Kuchnia, kanka, wielkie szczęście
Kolejne dni poświęcone były spacerom i solidnym, bo ponad 30km, wycieczkom rowerowym. Wypożyczone jednoślady pozwoliły poszerzyć moje horyzonty, bo z każdą mijaną wioseczką myślałam, że mniejszej miejscowości już nie znajdziemy. Oczywiście - myliłam się. Trasy wiodły przez Loryniec, czy Czarlinę witając nas drobnymi domkami wciśniętymi między pola oraz kurz dróg. Wyobrażałam sobie życie w tych miejscach ciągle, po warszawsku, powtarzając w duchu "tak być nie może! To, kolejny dzisiaj, koniec świata!" aż dotarło do mnie, że w którejś z tych chałupek siedzi zupełnie szczęśliwa osoba i wzdryga się na myśl o Warszawie powtarzając w duchu "tak być nie może! Tam jest przecież koniec świata!"

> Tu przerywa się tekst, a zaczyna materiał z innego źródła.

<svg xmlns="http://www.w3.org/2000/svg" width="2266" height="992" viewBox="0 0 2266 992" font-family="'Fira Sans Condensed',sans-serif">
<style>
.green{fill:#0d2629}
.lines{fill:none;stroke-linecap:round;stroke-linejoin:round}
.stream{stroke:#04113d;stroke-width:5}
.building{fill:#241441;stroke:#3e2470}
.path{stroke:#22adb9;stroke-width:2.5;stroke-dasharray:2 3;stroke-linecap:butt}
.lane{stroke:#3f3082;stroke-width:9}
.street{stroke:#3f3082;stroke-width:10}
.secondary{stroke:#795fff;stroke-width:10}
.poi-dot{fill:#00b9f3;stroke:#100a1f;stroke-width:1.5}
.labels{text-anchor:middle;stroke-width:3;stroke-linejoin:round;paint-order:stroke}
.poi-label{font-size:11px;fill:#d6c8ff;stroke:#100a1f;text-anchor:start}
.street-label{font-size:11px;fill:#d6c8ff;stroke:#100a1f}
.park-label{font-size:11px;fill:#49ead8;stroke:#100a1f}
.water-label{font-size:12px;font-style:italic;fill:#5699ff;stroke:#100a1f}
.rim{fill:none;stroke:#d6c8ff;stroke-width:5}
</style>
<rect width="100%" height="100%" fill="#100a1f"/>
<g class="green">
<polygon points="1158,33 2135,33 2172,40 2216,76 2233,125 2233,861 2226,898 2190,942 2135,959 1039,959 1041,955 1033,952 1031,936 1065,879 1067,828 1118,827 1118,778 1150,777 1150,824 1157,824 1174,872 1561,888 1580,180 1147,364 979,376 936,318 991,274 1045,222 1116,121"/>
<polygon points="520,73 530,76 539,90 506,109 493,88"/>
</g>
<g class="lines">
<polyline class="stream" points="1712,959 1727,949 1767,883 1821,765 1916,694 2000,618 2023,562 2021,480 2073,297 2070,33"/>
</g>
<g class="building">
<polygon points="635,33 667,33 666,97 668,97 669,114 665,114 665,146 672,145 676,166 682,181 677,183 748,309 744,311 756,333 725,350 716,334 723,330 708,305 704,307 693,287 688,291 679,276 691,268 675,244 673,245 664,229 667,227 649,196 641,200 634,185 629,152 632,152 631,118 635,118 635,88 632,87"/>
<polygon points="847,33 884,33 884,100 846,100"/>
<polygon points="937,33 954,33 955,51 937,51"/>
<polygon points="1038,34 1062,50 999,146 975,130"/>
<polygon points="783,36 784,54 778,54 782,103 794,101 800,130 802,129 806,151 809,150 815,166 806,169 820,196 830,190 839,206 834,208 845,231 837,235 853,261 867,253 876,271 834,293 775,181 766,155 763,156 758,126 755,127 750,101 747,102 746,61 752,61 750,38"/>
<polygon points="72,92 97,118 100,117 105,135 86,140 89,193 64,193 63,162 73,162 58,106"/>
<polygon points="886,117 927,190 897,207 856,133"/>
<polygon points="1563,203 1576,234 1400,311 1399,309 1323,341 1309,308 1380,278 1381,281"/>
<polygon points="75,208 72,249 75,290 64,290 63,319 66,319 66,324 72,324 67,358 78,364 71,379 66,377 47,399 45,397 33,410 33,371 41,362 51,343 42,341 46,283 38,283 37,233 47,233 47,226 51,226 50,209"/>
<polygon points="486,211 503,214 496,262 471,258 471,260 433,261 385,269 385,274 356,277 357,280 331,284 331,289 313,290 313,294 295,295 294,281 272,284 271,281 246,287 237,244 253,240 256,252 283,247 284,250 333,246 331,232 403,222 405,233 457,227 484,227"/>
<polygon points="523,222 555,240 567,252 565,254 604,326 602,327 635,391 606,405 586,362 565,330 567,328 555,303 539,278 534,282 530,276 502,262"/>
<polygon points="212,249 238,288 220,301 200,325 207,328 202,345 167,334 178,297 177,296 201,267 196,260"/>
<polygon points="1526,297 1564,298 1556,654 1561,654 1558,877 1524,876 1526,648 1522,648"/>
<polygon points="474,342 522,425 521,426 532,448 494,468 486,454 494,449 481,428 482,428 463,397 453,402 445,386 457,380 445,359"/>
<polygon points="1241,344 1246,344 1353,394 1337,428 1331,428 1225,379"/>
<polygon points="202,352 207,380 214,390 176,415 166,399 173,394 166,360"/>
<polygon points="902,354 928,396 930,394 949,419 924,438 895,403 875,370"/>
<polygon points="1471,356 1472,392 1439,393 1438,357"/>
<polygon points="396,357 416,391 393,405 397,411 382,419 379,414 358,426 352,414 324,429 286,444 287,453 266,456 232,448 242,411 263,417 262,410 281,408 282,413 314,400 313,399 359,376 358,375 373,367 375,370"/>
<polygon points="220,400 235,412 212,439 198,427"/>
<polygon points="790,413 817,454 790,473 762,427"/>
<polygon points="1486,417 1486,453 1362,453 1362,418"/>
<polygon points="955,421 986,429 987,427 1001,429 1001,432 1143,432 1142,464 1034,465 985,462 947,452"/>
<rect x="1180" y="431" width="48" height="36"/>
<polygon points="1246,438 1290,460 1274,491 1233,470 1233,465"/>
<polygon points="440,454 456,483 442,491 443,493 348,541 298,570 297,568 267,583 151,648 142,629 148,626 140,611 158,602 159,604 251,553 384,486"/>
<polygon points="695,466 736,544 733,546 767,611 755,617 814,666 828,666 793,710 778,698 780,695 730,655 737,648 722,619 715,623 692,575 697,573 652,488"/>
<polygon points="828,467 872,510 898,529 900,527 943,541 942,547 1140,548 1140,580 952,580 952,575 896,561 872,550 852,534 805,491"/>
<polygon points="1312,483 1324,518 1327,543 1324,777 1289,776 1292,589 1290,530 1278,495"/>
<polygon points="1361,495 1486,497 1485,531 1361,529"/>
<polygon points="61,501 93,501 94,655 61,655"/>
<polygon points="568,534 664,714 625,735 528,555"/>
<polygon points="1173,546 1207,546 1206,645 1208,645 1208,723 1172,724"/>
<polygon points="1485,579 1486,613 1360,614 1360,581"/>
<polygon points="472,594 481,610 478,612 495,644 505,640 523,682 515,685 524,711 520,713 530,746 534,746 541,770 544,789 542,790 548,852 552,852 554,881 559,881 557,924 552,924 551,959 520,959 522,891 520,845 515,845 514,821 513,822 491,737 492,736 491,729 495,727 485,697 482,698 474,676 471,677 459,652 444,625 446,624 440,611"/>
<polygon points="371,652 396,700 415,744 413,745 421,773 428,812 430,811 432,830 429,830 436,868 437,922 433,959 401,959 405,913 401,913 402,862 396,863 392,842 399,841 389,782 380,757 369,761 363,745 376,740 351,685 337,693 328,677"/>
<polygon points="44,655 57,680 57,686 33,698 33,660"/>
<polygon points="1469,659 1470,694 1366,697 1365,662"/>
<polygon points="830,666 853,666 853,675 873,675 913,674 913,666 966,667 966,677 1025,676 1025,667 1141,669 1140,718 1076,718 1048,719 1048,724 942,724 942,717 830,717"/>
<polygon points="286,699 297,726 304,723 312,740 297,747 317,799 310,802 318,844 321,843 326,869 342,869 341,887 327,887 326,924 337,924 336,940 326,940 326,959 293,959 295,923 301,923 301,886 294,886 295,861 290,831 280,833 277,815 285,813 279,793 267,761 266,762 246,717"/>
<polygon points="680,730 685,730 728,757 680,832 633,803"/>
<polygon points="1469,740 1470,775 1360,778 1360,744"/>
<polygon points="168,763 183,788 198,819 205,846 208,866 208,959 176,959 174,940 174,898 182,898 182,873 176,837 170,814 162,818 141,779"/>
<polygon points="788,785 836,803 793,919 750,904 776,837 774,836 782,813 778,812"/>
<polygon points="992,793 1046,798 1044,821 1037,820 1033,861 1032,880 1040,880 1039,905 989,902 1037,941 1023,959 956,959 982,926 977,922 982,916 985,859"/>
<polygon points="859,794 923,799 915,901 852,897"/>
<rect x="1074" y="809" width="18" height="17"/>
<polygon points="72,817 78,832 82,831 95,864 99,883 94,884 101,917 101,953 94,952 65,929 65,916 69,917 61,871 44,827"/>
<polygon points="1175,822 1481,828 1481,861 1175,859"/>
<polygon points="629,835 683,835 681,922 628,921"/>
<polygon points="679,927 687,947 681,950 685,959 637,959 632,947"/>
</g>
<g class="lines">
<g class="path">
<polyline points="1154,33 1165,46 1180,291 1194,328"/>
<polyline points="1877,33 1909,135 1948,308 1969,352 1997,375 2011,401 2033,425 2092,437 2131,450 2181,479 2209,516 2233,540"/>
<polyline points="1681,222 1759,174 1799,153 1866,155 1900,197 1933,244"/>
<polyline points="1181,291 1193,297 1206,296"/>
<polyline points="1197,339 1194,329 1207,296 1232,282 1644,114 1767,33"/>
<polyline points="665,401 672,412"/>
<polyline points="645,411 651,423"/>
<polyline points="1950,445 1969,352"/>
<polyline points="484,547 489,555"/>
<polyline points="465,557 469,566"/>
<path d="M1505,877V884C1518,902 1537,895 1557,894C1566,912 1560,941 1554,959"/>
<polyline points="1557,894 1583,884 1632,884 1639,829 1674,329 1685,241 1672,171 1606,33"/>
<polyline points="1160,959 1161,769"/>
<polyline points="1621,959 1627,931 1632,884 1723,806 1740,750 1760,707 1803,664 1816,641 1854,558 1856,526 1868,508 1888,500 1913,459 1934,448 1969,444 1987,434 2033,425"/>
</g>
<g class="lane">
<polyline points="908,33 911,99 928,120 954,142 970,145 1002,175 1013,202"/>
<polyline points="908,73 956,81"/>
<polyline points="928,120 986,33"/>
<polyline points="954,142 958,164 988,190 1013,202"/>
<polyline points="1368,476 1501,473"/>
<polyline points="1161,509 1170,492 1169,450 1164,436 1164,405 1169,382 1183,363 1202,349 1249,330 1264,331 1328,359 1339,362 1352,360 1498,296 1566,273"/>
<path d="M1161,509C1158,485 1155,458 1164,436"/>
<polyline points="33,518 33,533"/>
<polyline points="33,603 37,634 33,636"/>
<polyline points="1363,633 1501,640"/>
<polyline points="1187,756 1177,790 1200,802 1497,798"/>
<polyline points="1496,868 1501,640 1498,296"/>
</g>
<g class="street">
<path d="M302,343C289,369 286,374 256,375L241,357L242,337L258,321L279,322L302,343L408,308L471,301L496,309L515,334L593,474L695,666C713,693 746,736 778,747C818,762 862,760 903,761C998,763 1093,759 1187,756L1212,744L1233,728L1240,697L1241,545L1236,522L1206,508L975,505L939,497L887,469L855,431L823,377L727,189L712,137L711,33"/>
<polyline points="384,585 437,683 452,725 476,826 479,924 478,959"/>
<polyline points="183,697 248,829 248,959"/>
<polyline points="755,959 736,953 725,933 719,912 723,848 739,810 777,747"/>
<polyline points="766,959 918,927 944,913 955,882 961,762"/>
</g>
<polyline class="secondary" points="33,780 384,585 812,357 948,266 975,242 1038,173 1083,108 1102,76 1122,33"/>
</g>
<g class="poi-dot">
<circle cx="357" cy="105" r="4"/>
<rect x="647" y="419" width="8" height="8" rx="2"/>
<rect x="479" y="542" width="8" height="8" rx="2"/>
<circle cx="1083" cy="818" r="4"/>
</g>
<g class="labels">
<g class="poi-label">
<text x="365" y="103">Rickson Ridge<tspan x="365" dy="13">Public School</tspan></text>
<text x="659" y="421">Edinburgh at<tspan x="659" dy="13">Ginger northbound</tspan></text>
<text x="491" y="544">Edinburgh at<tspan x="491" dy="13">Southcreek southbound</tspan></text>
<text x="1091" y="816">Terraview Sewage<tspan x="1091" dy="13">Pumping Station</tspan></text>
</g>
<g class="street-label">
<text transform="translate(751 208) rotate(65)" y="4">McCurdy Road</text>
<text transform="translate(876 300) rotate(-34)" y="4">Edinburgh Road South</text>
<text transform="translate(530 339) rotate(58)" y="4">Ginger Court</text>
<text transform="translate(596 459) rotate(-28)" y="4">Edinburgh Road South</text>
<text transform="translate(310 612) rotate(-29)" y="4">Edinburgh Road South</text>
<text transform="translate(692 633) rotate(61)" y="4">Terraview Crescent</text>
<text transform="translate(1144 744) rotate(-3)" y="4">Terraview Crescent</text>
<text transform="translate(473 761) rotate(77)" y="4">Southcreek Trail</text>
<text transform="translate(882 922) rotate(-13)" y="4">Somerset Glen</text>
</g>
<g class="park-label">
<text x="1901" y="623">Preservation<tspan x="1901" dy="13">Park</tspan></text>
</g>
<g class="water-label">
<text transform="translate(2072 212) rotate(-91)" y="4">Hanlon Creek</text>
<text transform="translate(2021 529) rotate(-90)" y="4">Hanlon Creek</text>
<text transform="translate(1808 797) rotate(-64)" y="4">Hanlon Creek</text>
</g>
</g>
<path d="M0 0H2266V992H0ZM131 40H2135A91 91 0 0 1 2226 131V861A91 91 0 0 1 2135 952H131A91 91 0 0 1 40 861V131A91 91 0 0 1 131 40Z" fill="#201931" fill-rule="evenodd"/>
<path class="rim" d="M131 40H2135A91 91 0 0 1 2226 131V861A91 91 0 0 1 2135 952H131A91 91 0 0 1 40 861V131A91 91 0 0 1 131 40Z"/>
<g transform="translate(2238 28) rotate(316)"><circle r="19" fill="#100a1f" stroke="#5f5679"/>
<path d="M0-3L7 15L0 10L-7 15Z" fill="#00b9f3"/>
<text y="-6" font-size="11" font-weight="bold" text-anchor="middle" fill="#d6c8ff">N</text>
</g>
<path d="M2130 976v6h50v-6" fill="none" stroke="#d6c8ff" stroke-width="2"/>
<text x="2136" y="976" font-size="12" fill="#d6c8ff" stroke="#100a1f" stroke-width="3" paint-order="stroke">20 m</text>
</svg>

To może być koniec świata. Oraz 5 km dalej. I jeszcze dalej.
Idąc niebieskim szlakiem od Wdzydz, w stronę Gołunia można trafić na miejsce absolutnie zaczarowane. Jeśli gdzieś mieszkają malinowouste rusałki, to właśnie w tych czarnych, torfowych oczkach wodnych, gdzie można hodować nenufary i śmieszne stworki o chłodnej skórze, polujące wieczorami na świetliki. Przysięgam, że tam, niczym kolorowe bańki mydlane, rodzą się bajki. I choćby dla tej magii, dla rosiczek, widłaków oraz saren trzeba do Wdzydz pojechać. Bowiem, jak głosił napis na przystanku PKS, z którego odjeżdża jeden autobus dziennie, "choćbyś zwiedził świat, a nie widziałeś Wdzydz - to nie widziałeś nic."

Where the wild things are
Wyrób hordy pajęczaków mieszkających we Wdzydzach

Mchy

Sierpniowe słońce
Świątynia świetlików

Więcej zdjęć

4 komentarze :

  1. Zobaczyłaś piękne miejsca ale Cię zaskoczę cytując pewnego podpitego Kaszuba, którego słyszałam w barze na dworcu w Gdańsku( był rok 1967 ale pamiętam, jakby to było wczoraj): "A w Pecku (Pucku) byłeś? Jak w Pecku nie byłeś, to nigdzie nie byłeś!"
    Pozdrawiam;)

    OdpowiedzUsuń
    Odpowiedzi
    1. Będąc kiedyś w Pucku zapragnęłam napisać opowiadanie o zimie nad morzem i okazało się, że parę miesięcy później pomysł swój zrealizowałam. Jednak pani Tove Jansson zrobiła to znacznie lepiej ;) Niemniej Puck kojarzy mi się wspaniale, więc zdanie pana Kaszuba podzielam.

      Usuń
  2. Pięknie opisane i pokazane miejscae. Poczułem się o te trzydzieści kilka lat młodszy, gdy rowerem przemierzałem takie uroczyska poznając piękno naszego kraju. Pierwsze zdjęcie już nastraja optymistycznie i budzi wiele wspomnień, kolejne utrzymują ten nastrój.
    Pozdrawiam.

    OdpowiedzUsuń
    Odpowiedzi
    1. Dziękuję za miłe słowa odnośnie zdjęć :) Cieszę się, że wpis przywołał miłe wspomnienia. To była udana wycieczka i świetna miejscówka na rowery. Im bliżej ciepłych dni, tym bardziej marzy mi się kolejna wyprawa rowerowa, chociaż nie jestem pewna jaki obrać kierunek. A może Izery?